» **Passage shown**:
Use case is to append a column to a Parquet dataset and then re-write efficiently at the same location. Here is a minimal example.
Create a pandas
DataFrame and write as a partitioned Parquet dataset.
import pandas as pd
df = pd.DataFrame({
'id': ['a','a','a','b','b','b','b','c','c'],
'value': [0,1,2,3,4,5,6,7,8]})
path = r'c:/data.parquet'
df.to_parquet(path=path, engine='pyarrow', compression='snappy', index=False, partition_cols=['id'], flavor='spark')
Then load the Parquet dataset as a pyspark
view and create a modified dataset as a pyspark
DataFrame.
from pyspark.sql import SparkSession
spark = SparkSession.builder.getOrCreate()
spark.read.parquet(path).createTempView('data')
sf = spark.sql(f"""SELECT id, value, 0 AS segment FROM data""")

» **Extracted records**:
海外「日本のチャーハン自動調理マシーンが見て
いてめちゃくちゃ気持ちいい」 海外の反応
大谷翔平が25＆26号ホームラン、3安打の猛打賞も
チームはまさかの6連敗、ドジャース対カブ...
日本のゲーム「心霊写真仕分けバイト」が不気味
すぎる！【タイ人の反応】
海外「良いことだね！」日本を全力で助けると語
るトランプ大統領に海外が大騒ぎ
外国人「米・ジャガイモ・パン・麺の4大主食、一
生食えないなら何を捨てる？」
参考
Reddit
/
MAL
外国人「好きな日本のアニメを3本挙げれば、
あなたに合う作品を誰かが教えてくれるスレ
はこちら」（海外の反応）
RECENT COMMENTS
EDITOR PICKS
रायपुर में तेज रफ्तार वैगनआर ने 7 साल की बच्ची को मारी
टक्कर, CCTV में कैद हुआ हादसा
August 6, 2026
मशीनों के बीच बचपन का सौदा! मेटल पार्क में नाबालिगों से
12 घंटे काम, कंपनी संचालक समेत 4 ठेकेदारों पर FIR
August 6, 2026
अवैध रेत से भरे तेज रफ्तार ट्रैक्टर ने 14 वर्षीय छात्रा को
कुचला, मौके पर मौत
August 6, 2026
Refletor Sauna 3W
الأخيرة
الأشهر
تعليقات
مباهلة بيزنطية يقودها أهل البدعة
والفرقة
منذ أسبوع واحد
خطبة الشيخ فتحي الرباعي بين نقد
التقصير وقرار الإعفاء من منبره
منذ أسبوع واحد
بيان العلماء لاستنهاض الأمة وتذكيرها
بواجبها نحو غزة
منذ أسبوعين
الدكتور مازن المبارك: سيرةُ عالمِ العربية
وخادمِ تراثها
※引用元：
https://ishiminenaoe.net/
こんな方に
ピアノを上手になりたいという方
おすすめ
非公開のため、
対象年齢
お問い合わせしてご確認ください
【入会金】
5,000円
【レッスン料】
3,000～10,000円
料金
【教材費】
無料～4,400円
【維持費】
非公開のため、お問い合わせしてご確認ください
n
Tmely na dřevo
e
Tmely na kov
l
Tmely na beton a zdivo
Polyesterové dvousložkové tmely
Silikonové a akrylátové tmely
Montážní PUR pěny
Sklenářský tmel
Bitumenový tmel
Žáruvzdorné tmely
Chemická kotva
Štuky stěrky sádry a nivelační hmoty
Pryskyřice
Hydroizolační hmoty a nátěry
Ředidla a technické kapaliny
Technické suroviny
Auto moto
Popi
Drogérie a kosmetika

» **Exercise tasks**:
- a) In the Parquet post, restate the paragraph beginning "Use case is to append" in one shorter sentence while keeping its main facts.
- b) From the Parquet post, quote the stretch from "Create a pandas" through "index=False, partition_cols=['id'], flavor='spark')".

» **Task responses**:
- a) The goal is to add a column to a Parquet dataset and efficiently rewrite it in the same location, shown with a minimal example.

- b)
Create a pandas
DataFrame and write as a partitioned Parquet dataset.
import pandas as pd
df = pd.DataFrame({
'id': ['a','a','a','b','b','b','b','c','c'],
'value': [0,1,2,3,4,5,6,7,8]})
path = r'c:/data.parquet'
df.to_parquet(path=path, engine='pyarrow', compression='snappy', index=False, partition_cols=['id'], flavor='spark')